L’album si apre con Angelo blu un brano scritto insieme a Cosmo, tra una citazione di Breaking bad e una di Gigi D’Agostino (L’amour toujour). E poi c’è Thoiry, canzone di Quentin40 remixata da Achille Lauro e Boss Doms e trasformata in un tormentone irresistibile. Un altro pezzo molto divertente è BVLGARI, con quei tamburi un po’ marziali e un testo che sarebbe simpatico cantare a Matteo Salvini.

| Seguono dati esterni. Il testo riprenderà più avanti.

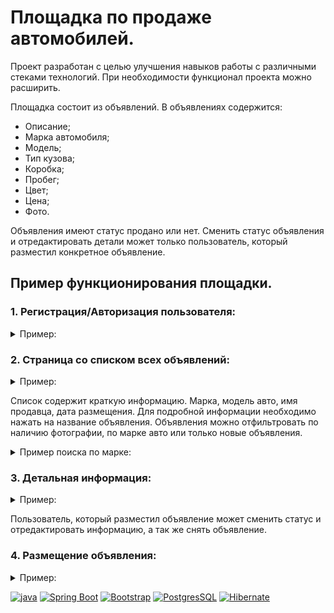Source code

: # Площадка по продаже автомобилей.

Проект разработан с целью улучшения навыков работы с различными стеками технологий.
При необходимости функционал проекта можно расширить.

Площадка состоит из объявлений. В объявлениях содержится:

- Описание;
- Марка автомобиля;
- Модель;
- Тип кузова;
- Коробка;
- Пробег;
- Цвет;
- Цена;
- Фото.

Объявления имеют статус продано или нет. Сменить статус объявления и отредактировать детали может
только пользователь, который разместил конкретное объявление.

## Пример функционирования площадки.

### 1. Регистрация/Авторизация пользователя:

<details>
  <summary>Пример:</summary>
  <img src="docs/reg_1.jpg">
  <img src="docs/reg_2.jpg">
</details>

### 2. Страница со списком всех объявлений:

<details>
  <summary>Пример:</summary>
  <img src="docs/all.jpg">
</details>

Список содержит краткую информацию. Марка, модель авто, имя продавца, дата размещения. Для 
подробной информации необходимо нажать на название объявления.
Объявления можно отфильтровать по наличию фотографии, по марке авто или только новые объявления.

<details>
  <summary>Пример поиска по марке:</summary>
  <img src="docs/make.jpg">
</details>

### 3. Детальная информация:

<details>
  <summary>Пример:</summary>
  <img src="docs/desc_1.jpg">
  <img src="docs/desc_2.jpg">
</details>

Пользователь, который разместил объявление может сменить статус и отредактировать информацию, а 
так же снять объявление.

### 4. Размещение объявления:

<details>
  <summary>Пример:</summary>
  <img src="docs/add_1.jpg">
  <img src="docs/add_2.jpg">
  <img src="docs/add_3.jpg">
  <img src="docs/add_4.jpg">
  <img src="docs/add_5.jpg">
</details>

[![java](https://img.shields.io/badge/Java-ED8B00?style=for-the-badge&logo=java&logoColor=white)](https://www.java.com/)
[![Spring Boot](https://img.shields.io/badge/Spring_Boot-F2F4F9?style=for-the-badge&logo=spring-boot)](https://spring.io/projects/spring-boot)
[![Bootstrap](https://img.shields.io/badge/Bootstrap-563D7C?style=for-the-badge&logo=bootstrap&logoColor=white)](https://getbootstrap.com/)
[![PostgresSQL](https://img.shields.io/badge/PostgreSQL-316192?style=for-the-badge&logo=postgresql&logoColor=white)](https://www.postgresql.org/)
[![Hibernate](https://img.shields.io/badge/Hibernate-59666C?style=for-the-badge&logo=Hibernate&logoColor=white)](https://hibernate.org/)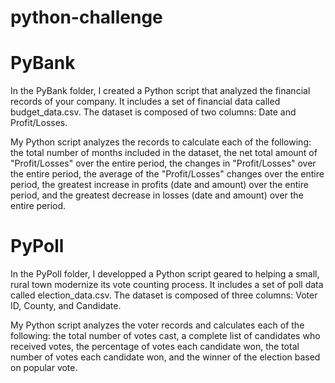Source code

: # python-challenge

# PyBank

In the PyBank folder, I created a Python script that analyzed the financial records of your company. It includes a set of financial data called budget_data.csv. The dataset is composed of two columns: Date and Profit/Losses.

My Python script analyzes the records to calculate each of the following: the total number of months included in the dataset, the net total amount of "Profit/Losses" over the entire period, the changes in "Profit/Losses" over the entire period, the average of the "Profit/Losses" changes over the entire period, the greatest increase in profits (date and amount) over the entire period, and the greatest decrease in losses (date and amount) over the entire period.


# PyPoll

In the PyPoll folder, I developped a Python script geared to helping a small, rural town modernize its vote counting process. It includes a set of poll data called election_data.csv. The dataset is composed of three columns: Voter ID, County, and Candidate. 

My Python script analyzes the voter records and calculates each of the following: the total number of votes cast, a complete list of candidates who received votes, the percentage of votes each candidate won, the total number of votes each candidate won, and the winner of the election based on popular vote.




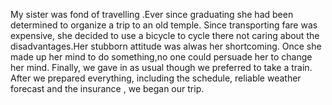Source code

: My sister was fond of travelling .Ever since graduating she had been determined to organize a trip to an old temple. Since transporting fare was expensive, she decided to use a bicycle to cycle there not caring about the disadvantages.Her stubborn attitude was alwas her shortcoming. Once she made up her mind to do something,no one could persuade her to change her mind. Finally, we gave in as usual though we preferred to take a train. After we prepared everything, including the schedule, reliable weather forecast and the insurance , we began our trip.
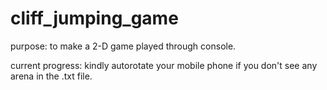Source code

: # cliff_jumping_game
purpose: to make a 2-D game played through console.

current progress: kindly autorotate your mobile phone if you don't see any arena in the .txt file.
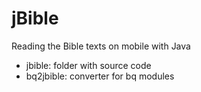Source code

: # jBible
Reading the Bible texts on mobile with Java

- jbible: folder with source code
- bq2jbible: converter for bq modules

Underworld & Iggy Pop, I’ll see big
Sembra che gli Underworld abbiano avuto una buona idea. Il gruppo britannico durante la lavorazione del film di Danny Boyle T2 Trainspotting ha incontrato Iggy Pop e l’ha convinto a prestare la voce a una serie di brani a cui stavano lavorando. L’ep s’intitola Teatime dub encounters e uscirà il 27 giugno. Finora sono stati pubblicati solo due pezzi (in tutto sono quattro). Il mio preferito è I’ll see big, nel quale Iggy ragiona a voce alta sul ruolo che hanno avuto gli amici nella sua vita, mentre in sottofondo va avanti un tappeto ambient. Quasi mi scende la lacrimuccia.
P.S. Playlist aggiornata! Per chi ha la versione gratuita di Spotify, però, niente Carters.